The tasks:
1. Answer these questions about the forum thread on fixing the Army's culture, one line each:
(a) What site did CDG say the article came from?
(b) What football team did DasBoot compare soldiers to?
(c) Who did Centermass say they had served with years ago?
2. Carry on the forum thread about fixing the Army's culture, starting right after its last line.

Given passage:
# Six Ways to Fix the Army's Culture



## CDG (Sep 6, 2016)

Good article from War On The Rocks.  I agree with everything said based on my experience working with the Army.  I know members here have voiced similar frustrations many times.

Six Ways to Fix the Army’s Culture


----------



## Centermass (Sep 6, 2016)

Served with General Barno years ago. One of the smartest O's I ever knew. The article just reinforces what I know about the man.


----------



## Diamondback 2/2 (Sep 7, 2016)

In recent years I've become more of a fan of "burn it to the ground and start over" strategy. 

I think those are some pretty good starting points, but how you implement them is mind boggling to me.


----------



## Marauder06 (Sep 7, 2016)

Oh look!  It's an article about improving the Army that doesn't start with "make it more like the Marine Corps."


----------



## DasBoot (Sep 7, 2016)

I agree with all of it. Great article. The "private proofing" mentality is poisonous and it's good to see a General recommending giving Joe's more freedom and entrusting them with their own safety. Soldiers (and people in general) are a lot like the Green Bay Packers- they play to their opponents level. Treat men and women like grown men and women, guess how they will behave? Viewing the first 4 years of an enlistment as 13th-16th grades is poisonous.


----------



## Brill (Sep 7, 2016)

DasBoot said:


> I agree with all of it. Great article. The "private proofing" mentality is poisonous and it's good to see a General recommending giving Joe's more freedom and entrusting them with their own safety. Soldiers (and people in general) are a lot like the Green Bay Packers- they play to their opponents level. Treat men and women like grown men and women, guess how they will behave? Viewing the first 4 years of an enlistment as 13th-16th grades is poisonous.



Berghdal and Manning were Joes.  Joe needs close supervision.

This point made me laugh especially when Generals are banging their staff and even our elected leaders rarely show any smidgen of ethics and have zero integrity.

*6. Strengthen Ethics and Integrity*


----------



## AWP (Sep 7, 2016)

The Army's not going to make an SR-71 out of a P-51. It will take some drastic and immediate steps, but the heavy lifting will be a long, slow burn. Half-measures of which our nation is so fond won't work and will only pay lip service to the desired endstate. The fact is the Army does not want to change. Upsetting the status quo on which officers have molded their careers? Take away their micromanaging power and place that in the hands of pseudo-officer CSM's and lower? Ask that your E-5's become leaders? Enforce standards which will in turn drive down manning until you learn how to create a quality product?

Provided material:
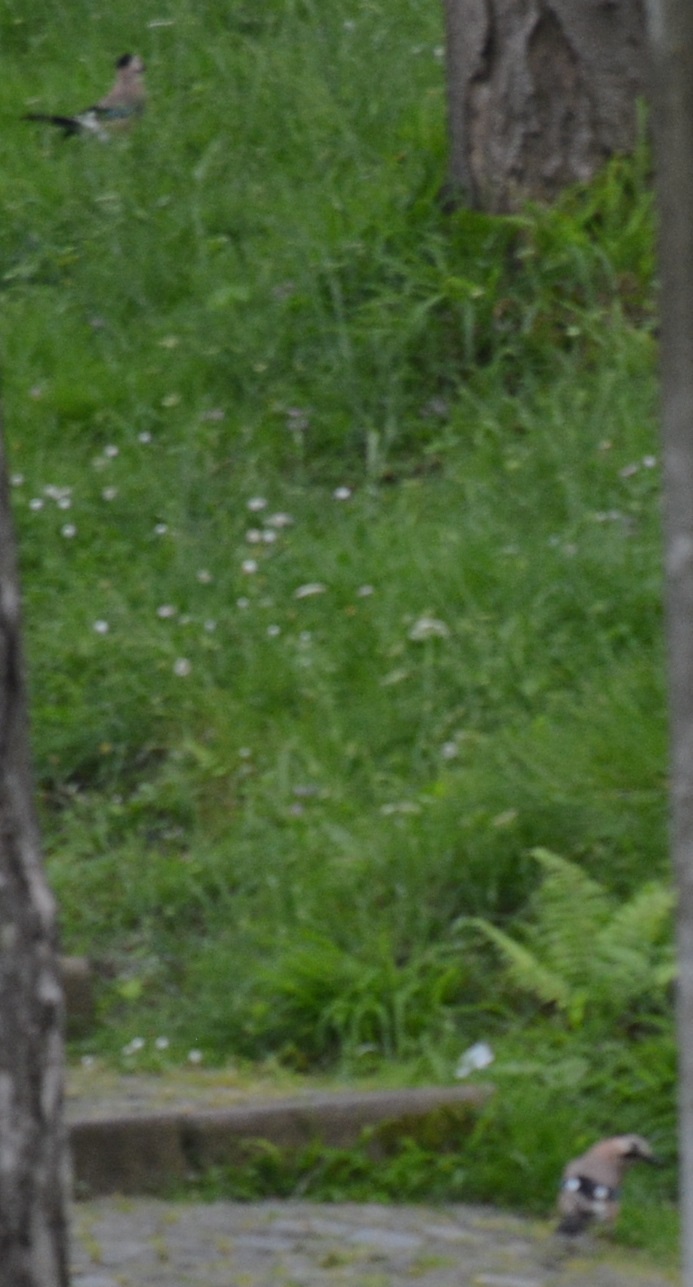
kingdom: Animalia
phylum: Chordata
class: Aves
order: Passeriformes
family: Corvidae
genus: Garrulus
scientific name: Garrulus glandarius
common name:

Expected responses:
1.
(a) War On The Rocks
(b) The Green Bay Packers
(c) General Barno

2.
Not bloody likely, old chap.


----------



## Marauder06 (Sep 7, 2016)

pretty much the same issues we faced 21 years ago when I was a lieutenant


----------



## Brill (Sep 8, 2016)

A new uniform will fix all our problems!


----------



## Gunz (Sep 8, 2016)

delete


----------



## DasBoot (Sep 8, 2016)

lindy said:


> Berghdal and Manning were Joes.  Joe needs close supervision.
> 
> This point made me laugh especially when Generals are banging their staff and even our elected leaders rarely show any smidgen of ethics and have zero integrity.
> 
> *6. Strengthen Ethics and Integrity*


What about General Haight? Gen Roberts? What about Petraeus' well documented incident? all this talk about keeping Joe in line  while the highest levels of our leadership are fucking up in royal fashion? It's hypocrisy.


----------



## Brill (Sep 8, 2016)

100% agree @DasBoot


----------



## Teufel (Sep 8, 2016)

Marauder06 said:


> Oh look!  It's an article about improving the Army that doesn't start with "make it more like the Marine Corps."



I thought that's what he said!


----------



## BloodStripe (Sep 10, 2016)

Marauder06 said:


> Oh look!  It's an article about improving the Army that doesn't start with "make it more like the Marine Corps."



The hate is for the article not starting with make it like the Marine Corps.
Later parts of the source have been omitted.